Stored data entries:
************

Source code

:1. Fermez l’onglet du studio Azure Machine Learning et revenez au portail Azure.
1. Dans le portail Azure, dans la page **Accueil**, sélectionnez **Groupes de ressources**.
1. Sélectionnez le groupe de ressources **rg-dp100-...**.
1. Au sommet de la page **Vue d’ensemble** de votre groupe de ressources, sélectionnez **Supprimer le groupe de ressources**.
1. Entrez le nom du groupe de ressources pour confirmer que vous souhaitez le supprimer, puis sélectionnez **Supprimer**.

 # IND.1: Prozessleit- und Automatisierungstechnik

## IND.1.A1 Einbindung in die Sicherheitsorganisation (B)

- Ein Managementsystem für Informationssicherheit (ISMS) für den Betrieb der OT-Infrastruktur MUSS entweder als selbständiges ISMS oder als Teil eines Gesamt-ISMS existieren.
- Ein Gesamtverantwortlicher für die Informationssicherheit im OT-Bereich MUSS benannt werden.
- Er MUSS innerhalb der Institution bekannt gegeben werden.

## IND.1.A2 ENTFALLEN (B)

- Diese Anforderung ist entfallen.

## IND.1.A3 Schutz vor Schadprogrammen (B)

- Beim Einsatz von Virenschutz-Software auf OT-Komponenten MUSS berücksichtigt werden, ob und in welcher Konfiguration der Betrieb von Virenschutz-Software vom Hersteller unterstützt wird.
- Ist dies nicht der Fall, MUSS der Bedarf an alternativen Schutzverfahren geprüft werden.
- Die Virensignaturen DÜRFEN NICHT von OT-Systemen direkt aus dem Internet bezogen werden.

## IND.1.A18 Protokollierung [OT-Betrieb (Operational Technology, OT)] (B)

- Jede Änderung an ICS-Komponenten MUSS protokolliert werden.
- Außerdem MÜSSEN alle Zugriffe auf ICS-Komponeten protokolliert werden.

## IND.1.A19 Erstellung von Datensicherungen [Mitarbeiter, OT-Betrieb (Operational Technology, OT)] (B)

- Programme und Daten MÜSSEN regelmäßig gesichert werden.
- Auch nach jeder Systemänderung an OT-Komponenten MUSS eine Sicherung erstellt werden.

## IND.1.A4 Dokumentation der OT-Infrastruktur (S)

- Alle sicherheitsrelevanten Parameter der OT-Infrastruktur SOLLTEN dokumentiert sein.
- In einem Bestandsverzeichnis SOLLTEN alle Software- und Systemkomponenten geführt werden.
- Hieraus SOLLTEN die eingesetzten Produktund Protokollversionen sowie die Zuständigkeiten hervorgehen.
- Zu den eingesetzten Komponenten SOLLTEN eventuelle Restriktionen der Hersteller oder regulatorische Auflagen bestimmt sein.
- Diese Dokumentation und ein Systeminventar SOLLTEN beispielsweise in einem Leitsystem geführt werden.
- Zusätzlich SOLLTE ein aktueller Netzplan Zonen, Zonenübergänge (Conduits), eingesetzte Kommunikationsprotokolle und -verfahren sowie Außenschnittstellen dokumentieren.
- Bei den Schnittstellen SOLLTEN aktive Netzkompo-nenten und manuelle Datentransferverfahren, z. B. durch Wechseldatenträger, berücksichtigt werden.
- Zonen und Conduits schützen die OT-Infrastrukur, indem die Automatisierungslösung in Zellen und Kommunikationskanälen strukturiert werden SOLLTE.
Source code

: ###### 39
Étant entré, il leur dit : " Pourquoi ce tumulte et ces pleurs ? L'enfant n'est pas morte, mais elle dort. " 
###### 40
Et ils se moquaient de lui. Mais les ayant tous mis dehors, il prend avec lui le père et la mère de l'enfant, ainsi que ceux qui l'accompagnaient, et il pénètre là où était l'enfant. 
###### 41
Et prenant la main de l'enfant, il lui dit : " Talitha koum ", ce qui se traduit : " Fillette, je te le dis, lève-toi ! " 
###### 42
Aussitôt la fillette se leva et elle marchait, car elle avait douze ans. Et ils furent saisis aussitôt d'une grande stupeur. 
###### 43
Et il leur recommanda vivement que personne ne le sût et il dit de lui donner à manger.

************

▶ [How to complete this task]: Which lines should be output? Exactly those from the first line of the data through the line containing "- Ist dies nicht", inclusive.

▶ [Solution for this problem]:
Source code

:1. Fermez l’onglet du studio Azure Machine Learning et revenez au portail Azure.
1. Dans le portail Azure, dans la page **Accueil**, sélectionnez **Groupes de ressources**.
1. Sélectionnez le groupe de ressources **rg-dp100-...**.
1. Au sommet de la page **Vue d’ensemble** de votre groupe de ressources, sélectionnez **Supprimer le groupe de ressources**.
1. Entrez le nom du groupe de ressources pour confirmer que vous souhaitez le supprimer, puis sélectionnez **Supprimer**.

 # IND.1: Prozessleit- und Automatisierungstechnik

## IND.1.A1 Einbindung in die Sicherheitsorganisation (B)

- Ein Managementsystem für Informationssicherheit (ISMS) für den Betrieb der OT-Infrastruktur MUSS entweder als selbständiges ISMS oder als Teil eines Gesamt-ISMS existieren.
- Ein Gesamtverantwortlicher für die Informationssicherheit im OT-Bereich MUSS benannt werden.
- Er MUSS innerhalb der Institution bekannt gegeben werden.

## IND.1.A2 ENTFALLEN (B)

- Diese Anforderung ist entfallen.

## IND.1.A3 Schutz vor Schadprogrammen (B)

- Beim Einsatz von Virenschutz-Software auf OT-Komponenten MUSS berücksichtigt werden, ob und in welcher Konfiguration der Betrieb von Virenschutz-Software vom Hersteller unterstützt wird.
- Ist dies nicht der Fall, MUSS der Bedarf an alternativen Schutzverfahren geprüft werden.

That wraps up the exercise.